Task description:
Please count how many lines of the material contain the string "obrigações", treating uppercase and lowercase letters as different, and reply with the number alone.

Data listing:
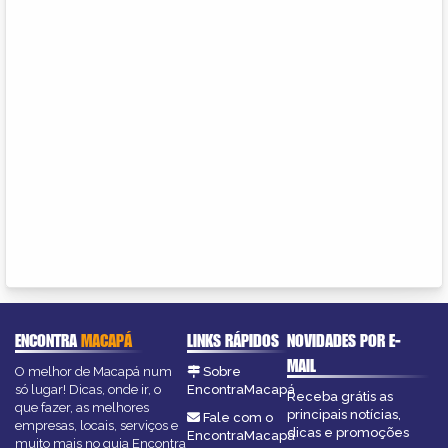
ENCONTRA
MACAPÁ
LINKS RÁPIDOS
NOVIDADES POR E-
MAIL
O melhor de Macapá num
Sobre
só lugar! Dicas, onde ir, o
EncontraMacapá
Receba grátis as
que fazer, as melhores
principais notícias,
Fale com o
empresas, locais, serviços e
dicas e promoções
EncontraMacapá
muito mais no guia Encontra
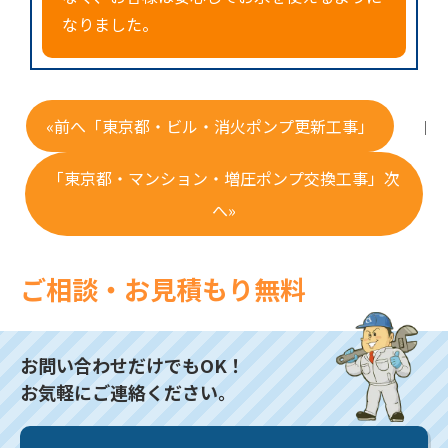
なりました。
«前へ「東京都・ビル・消火ポンプ更新工事」
｜
「東京都・マンション・増圧ポンプ交換工事」次
へ»
ご相談・お見積もり無料
お問い合わせだけでもOK！
お気軽にご連絡ください。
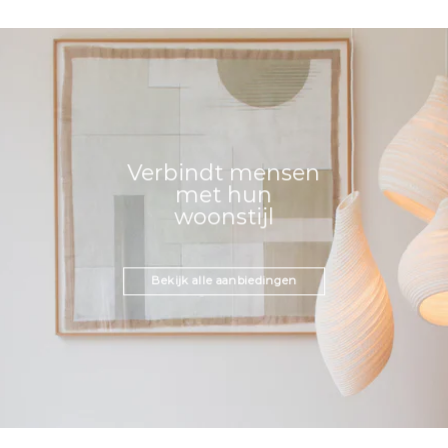
Verbindt mensen
met hun
woonstijl
Bekijk alle aanbiedingen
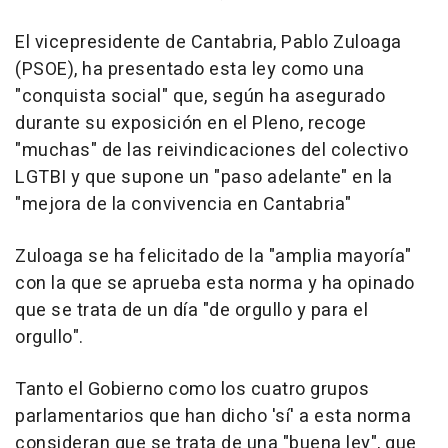
El vicepresidente de Cantabria, Pablo Zuloaga
(PSOE), ha presentado esta ley como una
"conquista social" que, según ha asegurado
durante su exposición en el Pleno, recoge
"muchas" de las reivindicaciones del colectivo
LGTBI y que supone un "paso adelante" en la
"mejora de la convivencia en Cantabria"
Zuloaga se ha felicitado de la "amplia mayoría"
con la que se aprueba esta norma y ha opinado
que se trata de un día "de orgullo y para el
orgullo".
Tanto el Gobierno como los cuatro grupos
parlamentarios que han dicho 'sí' a esta norma
consideran que se trata de una "buena ley", que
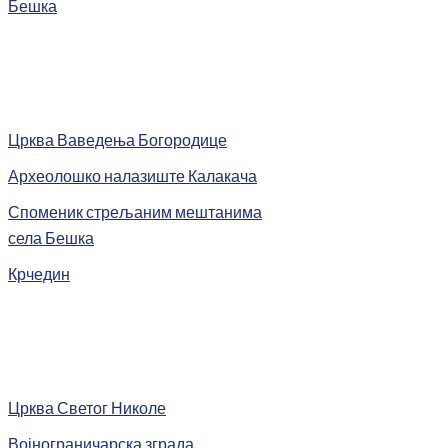
Бешка
Црква Ваведења Богородице
Археолошко налазиште Калакача
Споменик стрељаним мештанима
села Бешка
Крчедин
Црква Светог Николе
Војнограничарска зграда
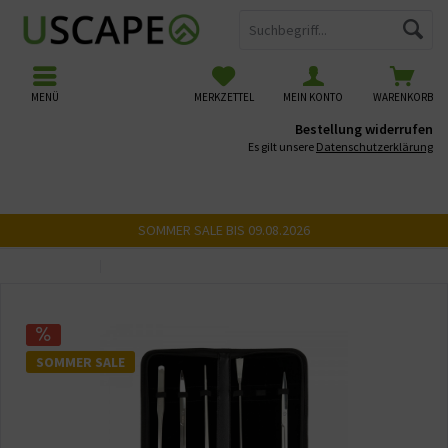
MENÜ
MERKZETTEL
MEIN KONTO
WARENKORB
Bestellung widerrufen
Es gilt unsere
Datenschutzerklärung
SOMMER SALE BIS 09.08.2026
Übersicht
Pinzetten
SOMMER SALE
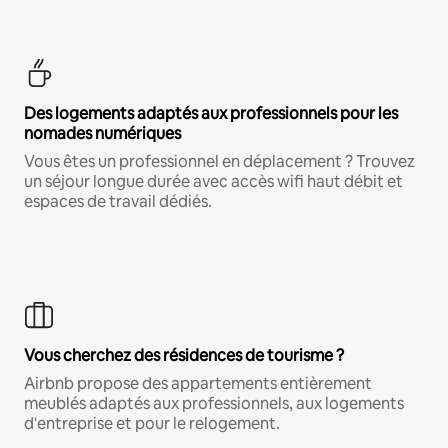
Des logements adaptés aux professionnels pour les
nomades numériques
Vous êtes un professionnel en déplacement ? Trouvez
un séjour longue durée avec accès wifi haut débit et
espaces de travail dédiés.
Vous cherchez des résidences de tourisme ?
Airbnb propose des appartements entièrement
meublés adaptés aux professionnels, aux logements
d'entreprise et pour le relogement.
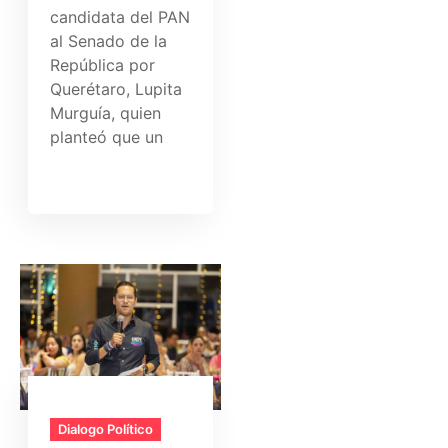
candidata del PAN
al Senado de la
República por
Querétaro, Lupita
Murguía, quien
planteó que un
Dialogo Político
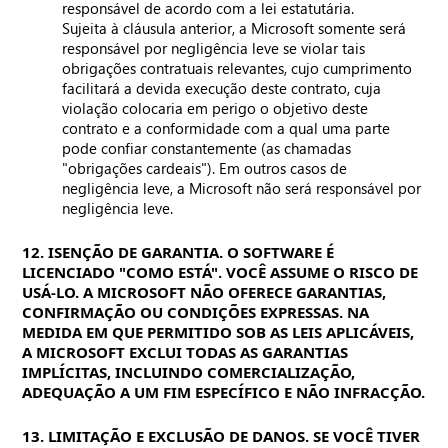
responsável de acordo com a lei estatutária.
Sujeita à cláusula anterior, a Microsoft somente será
responsável por negligência leve se violar tais
obrigações contratuais relevantes, cujo cumprimento
facilitará a devida execução deste contrato, cuja
violação colocaria em perigo o objetivo deste
contrato e a conformidade com a qual uma parte
pode confiar constantemente (as chamadas
"obrigações cardeais"). Em outros casos de
negligência leve, a Microsoft não será responsável por
negligência leve.
12. ISENÇÃO DE GARANTIA. O SOFTWARE É
LICENCIADO "COMO ESTÁ". VOCÊ ASSUME O RISCO DE
USÁ-LO. A MICROSOFT NÃO OFERECE GARANTIAS,
CONFIRMAÇÃO OU CONDIÇÕES EXPRESSAS. NA
MEDIDA EM QUE PERMITIDO SOB AS LEIS APLICÁVEIS,
A MICROSOFT EXCLUI TODAS AS GARANTIAS
IMPLÍCITAS, INCLUINDO COMERCIALIZAÇÃO,
ADEQUAÇÃO A UM FIM ESPECÍFICO E NÃO INFRACÇÃO.
13. LIMITAÇÃO E EXCLUSÃO DE DANOS. SE VOCÊ TIVER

Answer space:
2